We usually speak of the tangent vector to curve $\gamma$ instead of the tangent vector to the image of curve $\Gamma$. For example, fix $v\in \mathbb R^n$ and consider two curves $\gamma_i\colon \mathbb R\to \mathbb R^n$: $$\gamma_1(t) = vt, \quad \gamma_2(t) = 2vt.$$ Although the images of both curves are the same (it's just a line), $\gamma_1'(0)=v$ and $\gamma'_2(0)=2v$. Hence, the image does not suffice to speak of the tangent vector and we need the whole curve, which gives the information about parametrisation.

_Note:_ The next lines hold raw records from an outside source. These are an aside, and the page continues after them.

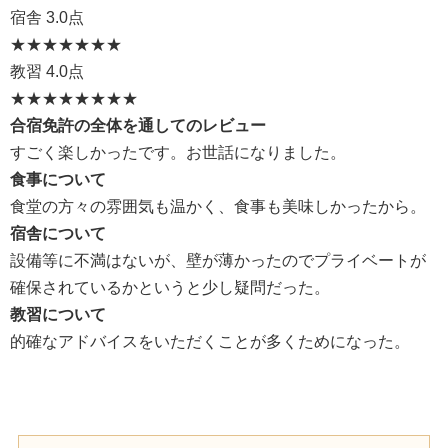
宿舎
3.0点
★★★
★★★★
教習
4.0点
★★★★
★★★★
合宿免許の全体を通してのレビュー
すごく楽しかったです。お世話になりました。
食事について
食堂の方々の雰囲気も温かく、食事も美味しかったから。
宿舎について
設備等に不満はないが、壁が薄かったのでプライベートが
確保されているかというと少し疑問だった。
教習について
的確なアドバイスをいただくことが多くためになった。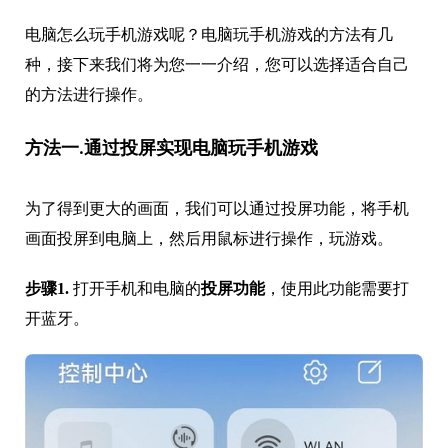
电脑怎么玩手机游戏呢？电脑玩手机游戏的方法有几
种，接下来我们将为您一一介绍，您可以选择适合自己
的方法进行操作。
方法一.通过投屏实现电脑玩手机游戏
为了得到更大的画面，我们可以通过投屏功能，将手机
画面投屏到电脑上，然后用鼠标进行操作，玩游戏。
步骤1.
打开手机和电脑的
投屏功能
，使用此功能需要打
开蓝牙。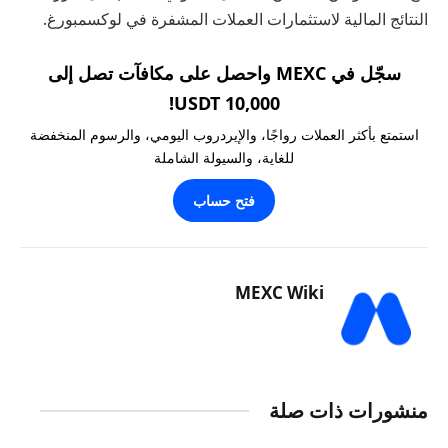
النتائج المالية لاستثمارات العملات المشفرة في لوكسمبورغ.
سجّل في MEXC واحصل على مكافآت تصل إلى
10,000 USDT!
استمتع بأكثر العملات رواجًا، والإيردروب اليومي، والرسوم المنخفضة
للغاية، والسيولة الشاملة
فتح حساب
MEXC Wiki
منشورات ذات صلة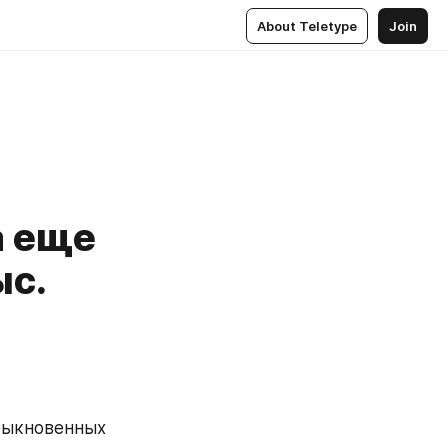
About Teletype
Join
а еще
ыс.
быкновенных 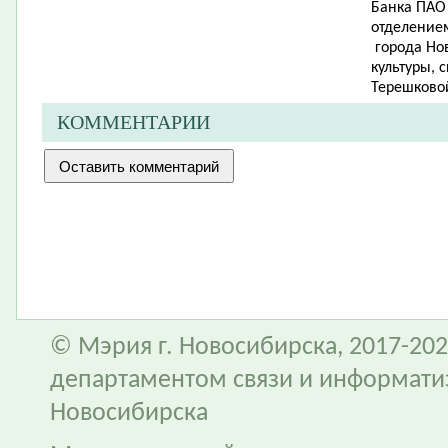
Банка ПАО
отделением
города Но
культуры, 
Терешковой
КОММЕНТАРИИ
© Мэрия г. Новосибирска, 2017-202
департаментом связи и информати
Новосибирска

Now, if $\gamma\colon (a, b)\to M$ is a curve and $f\colon M\to N$ is a smooth function, we can consider a curve $f\circ \gamma \colon (a, b)\to N$. It holds in general that $f_* \gamma'(t) = (f\circ \gamma)'(t)$. It can be treated either as an easy theorem (if you define vectors as derivations), or even as a part of the definition of $f_*$ (if you define vectors as equivalence classes of curves).

Let's go back to the curve $\gamma\colon (-\pi, \pi) \to \mathbb P^2(\mathbb R)$ with $\gamma(t)=(1 : \sin t : \cos t)$. Indeed, to calculate $\gamma'(0)$ it's the easiest to use one of the standard charts you mentioned:

$$U = \{ (x^0 : x^1 : x^2) \mid x^0\neq 0 \},\quad \phi(x^0 : x^1 : x^2) = \frac{(x^1, x^2)}{x^0},$$ i.e. the coordinate functions $y^i=\pi^i \circ \phi$ are $y^i(x^0: x^1:x^2)=x^i/x^0$ for $i=1, 2$.

Now the function $\phi \circ \gamma: (-\pi, \pi)\to \mathbb R^2$ is given by $t\mapsto (\sin t, \cos t)$. We need $(\phi \circ \gamma)'(0)$, which is an easy exercise in calculus.